> PAGE TEXT:
# Win stems..... comp now closed.



## GHNelson (15 Sep 2012)

Another one bits the dust  
Can you name this plant.Winner receives various cuttings in a 8x4 box.








Do you think its recoverable  
The bulb is half the size of the nail on my pinkie finger and i havent got big hands  
This is why you should be careful when you purchase plants from the Far East...you got to laugh.
Do you think i should ask for a refund  :silent:  
hoggie


----------



## Ady34 (15 Sep 2012)

*Re: Guess what this is...name the plant.*

Oh dear!


----------



## GHNelson (15 Sep 2012)

*Re: Guess what this is...name the plant.*



			
				Ady34 said:
			
		

> Oh dear!


  
Come on Ady have a stab at it.  
hoggie


----------



## Iain Sutherland (15 Sep 2012)

*Re: Guess what this is...name the plant.*

Crypt wentii green?
Even if they do arrive well its  not much cheaper. One crypt tropica pot gives 10-20 plants.

Plantsalive? Lol the most inappropriate name for there business!


----------



## Ady34 (15 Sep 2012)

*Re: Guess what this is...name the plant.*

In fairness that root looks healthy   clean it off and stick it somewhere, if it is a crypt it may surprise you!


----------



## darren636 (15 Sep 2012)

*Re: Guess what this is...name the plant.*



			
				hogan53 said:
			
		

> Ady34 said:
> 
> 
> 
> ...


looks like someone already 'had a stab at it' !


----------



## GHNelson (16 Sep 2012)

*Re: Guess what this is...name the plant.*



			
				easerthegeezer said:
			
		

> Crypt wentii green?
> Even if they do arrive well its  not much cheaper. One crypt tropica pot gives 10-20 plants.

> TASK DIRECTIONS: In the plant-naming forum thread, what does Ady34 suggest doing with the plant, and on what grounds? Reply in one to three sentences.

> RECORDS SHOWN:
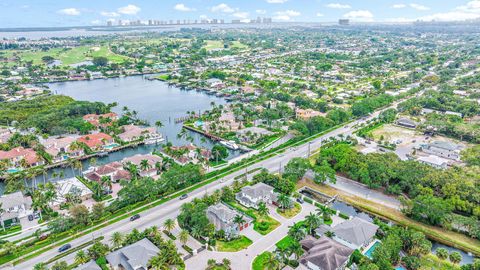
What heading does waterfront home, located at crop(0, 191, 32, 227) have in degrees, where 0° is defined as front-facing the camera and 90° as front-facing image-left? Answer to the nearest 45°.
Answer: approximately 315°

--

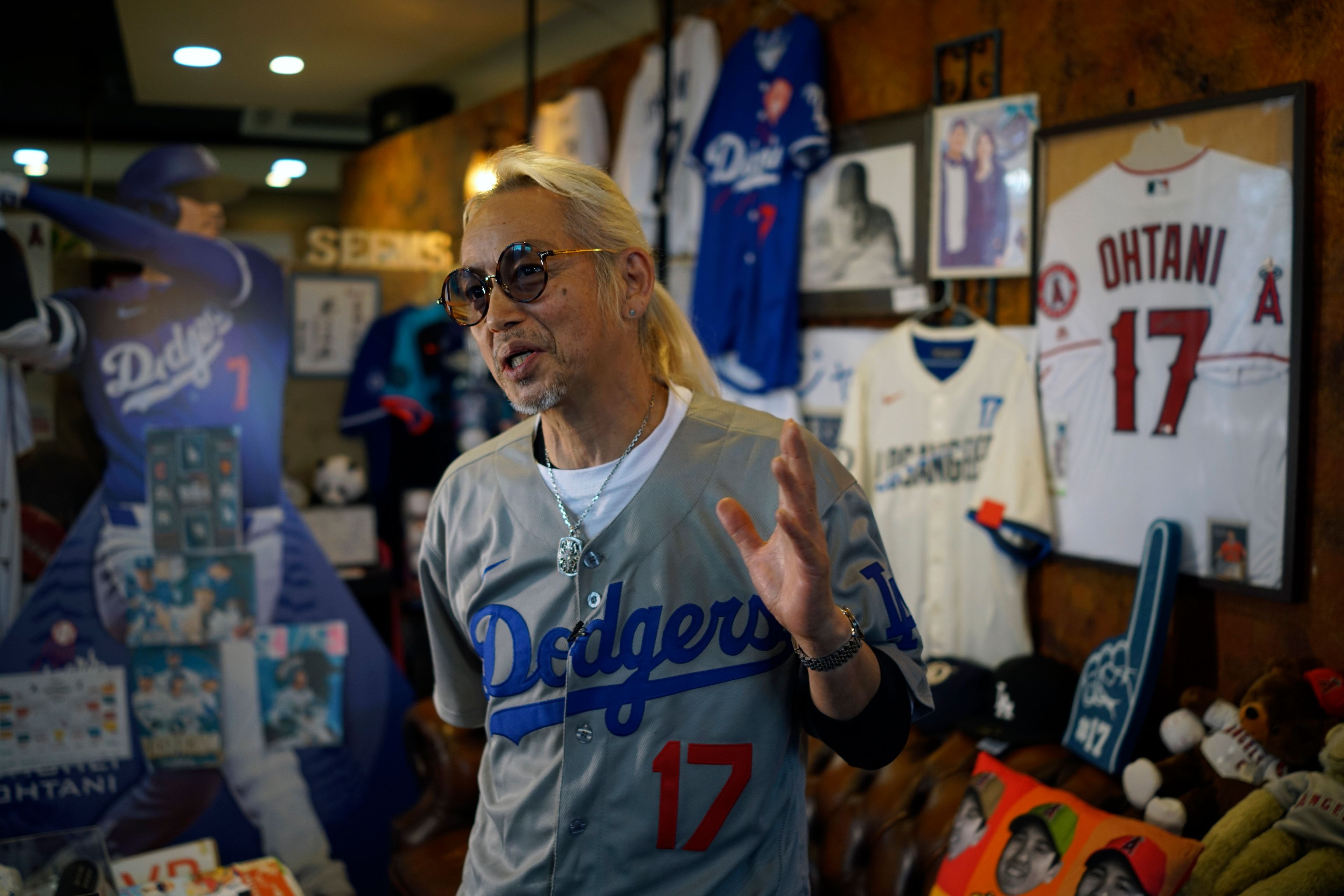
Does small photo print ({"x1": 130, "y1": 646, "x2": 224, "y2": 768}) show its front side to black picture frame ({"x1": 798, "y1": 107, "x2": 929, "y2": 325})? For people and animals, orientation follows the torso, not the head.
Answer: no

> THE ANSWER: Ady34 suggests cleaning the plant off and putting it somewhere to grow. The reason given is that the root looks healthy, and if the plant is a crypt, it may turn out better than expected.